Burke and the SROs run daily safety audits at every school in Warren County. These audits, Burke said, include checking to make sure windows, doors and entry/exit points are secure.
“We’re constantly looking to make sure there’s no way anyone can get in,” she said.
SROs also check outdoor areas around schools, as well as their camera systems, and each SRO also receives a school radio to stay in constant contact with school administrators, she said.
“We remain very busy on a daily basis checking schools for safety,” Burke said.
At the same time, Ballenger said there are regular conversations between WCPS staff and the SROs about what steps need to be taken to keep WCPS facilities safe.
One such conversation, for example, included discussions about the use of annual security grants, which help WCPS purchase new or updated cameras and security systems, among other things.
Ballenger said that during a recent audit, he and the SRO decided that the grant money could also be used to pay to extend indoor intercom systems to outdoor areas of schools. This would allow teachers and students to hear emergency announcements when outdoors.
“We are constantly improving and increasing the security of our buildings on a daily basis,” Ballenger said, noting the lockdown drills that are carried out regularly, as well as the updated search and seizure policy (i.e. say the newly authorized canine searches), vehicle checks in parking lots and an increased police presence at major events.
And before the incident in Texas, he said training for school administrators was already scheduled for this summer. Part of this training will include incident command, which is basically managing an emergency incident, as well as the roles and responsibilities of school personnel and first responders during an active shooter incident, for example.

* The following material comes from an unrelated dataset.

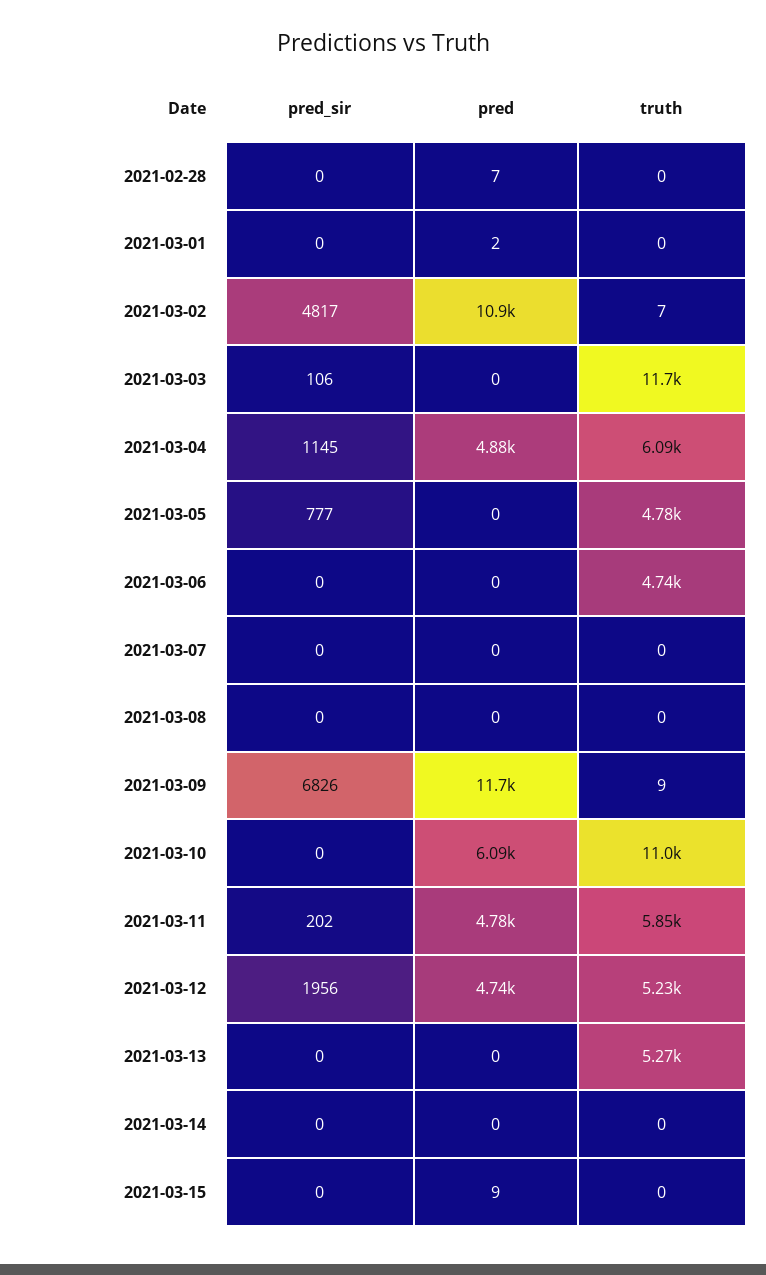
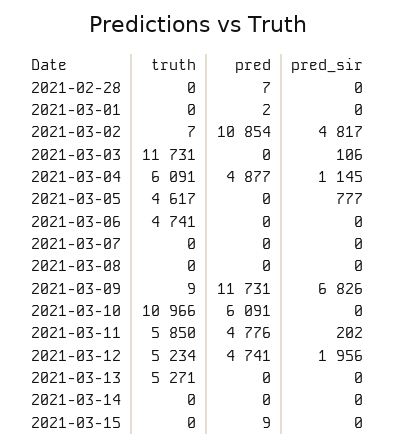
truth, 2021-03-05: 4780 -> 4617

ORS-specific training will also be held, Ballenger said.
Additionally, Burke said there is an active shooting program held at schools during the summer or evenings twice a year “to keep our training fresh because we have to be ready.”

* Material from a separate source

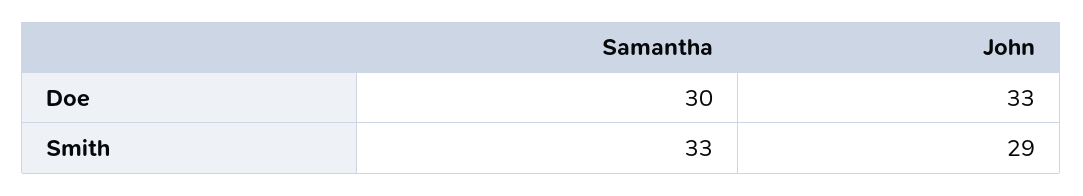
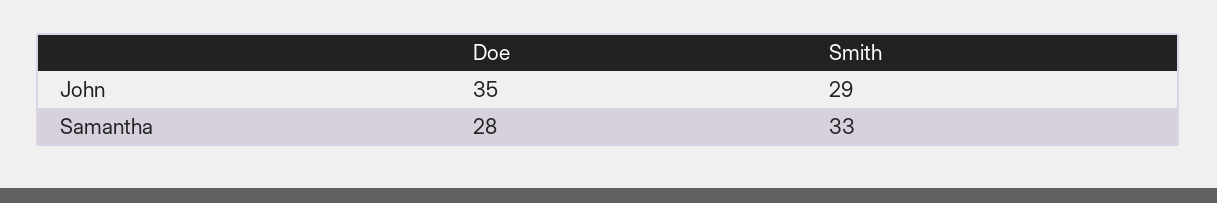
Samantha, Doe: 30 -> 28
John, Doe: 33 -> 35

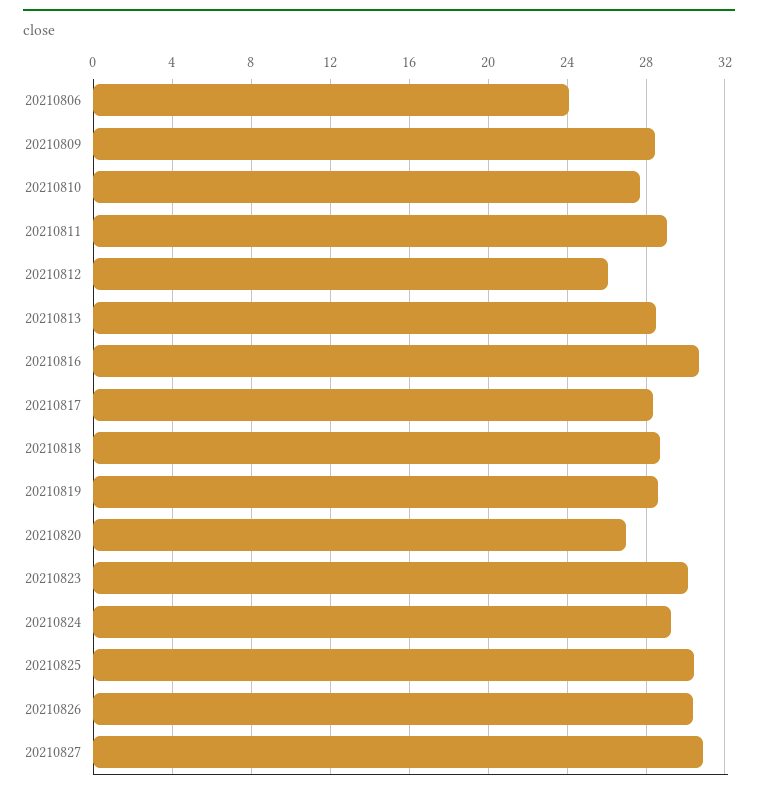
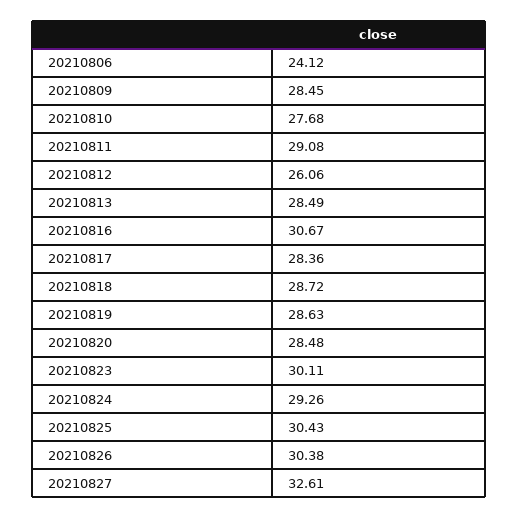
20210820: 27 -> 28.48
20210827: 31 -> 32.61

She added that there was “a huge shortage” this year with ORS. “But from what I understand, we’ll have a full house next year,” Burke said, “and there will be one SRO per school in the division.”
In other actions
School board members at their June 1 meeting also unanimously approved:
1. A resolution authorizing the superintendent to reassign any teacher, vice-principal or principal within the school division for the 2022-2023 school year.

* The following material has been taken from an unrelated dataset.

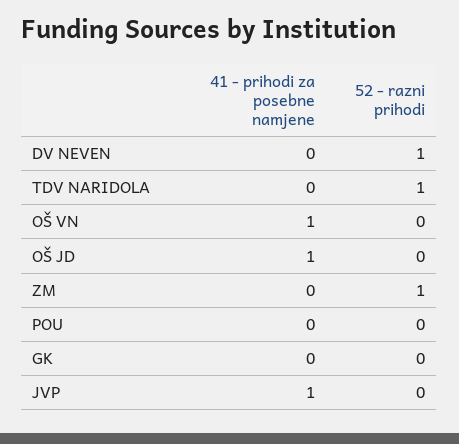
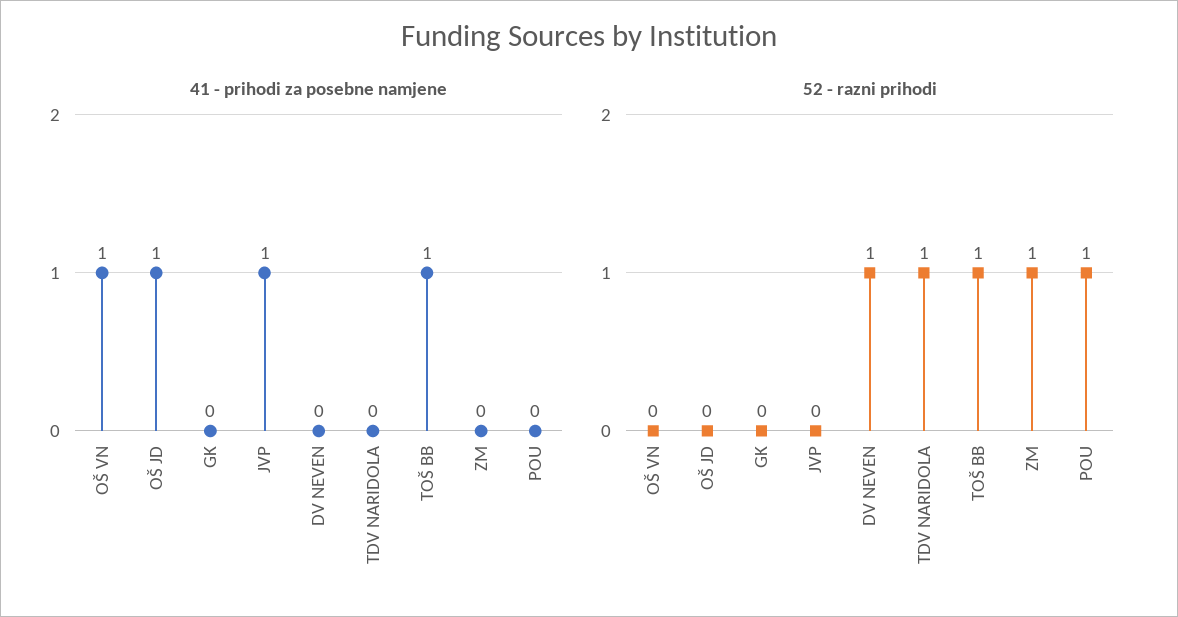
52 - razni prihodi, POU: 0 -> 1
41 - prihodi za posebne namjene, TOŠ BB: none -> 1
52 - razni prihodi, TOŠ BB: none -> 1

2. A contract award of $55,430.59 to OpenRDA for financial software support for fiscal year 2022-2023 (FY); the contract is contingent upon the allocation of sufficient funds once the FY2023 budget is approved.
3. Title I, II, III, and IV grant applications, which will now be submitted to the Virginia Department of Education.
4. A contract award of $18,010 to School Insites to build, migrate and maintain a new website for WCPS. The cost of the project will be $18,010 for the 2022-2023 school year for installation, migration, and training, then $12,960 for hosting, monitoring, and support each year thereafter. according to WCPS Chief Technology Officer Timothy Grant.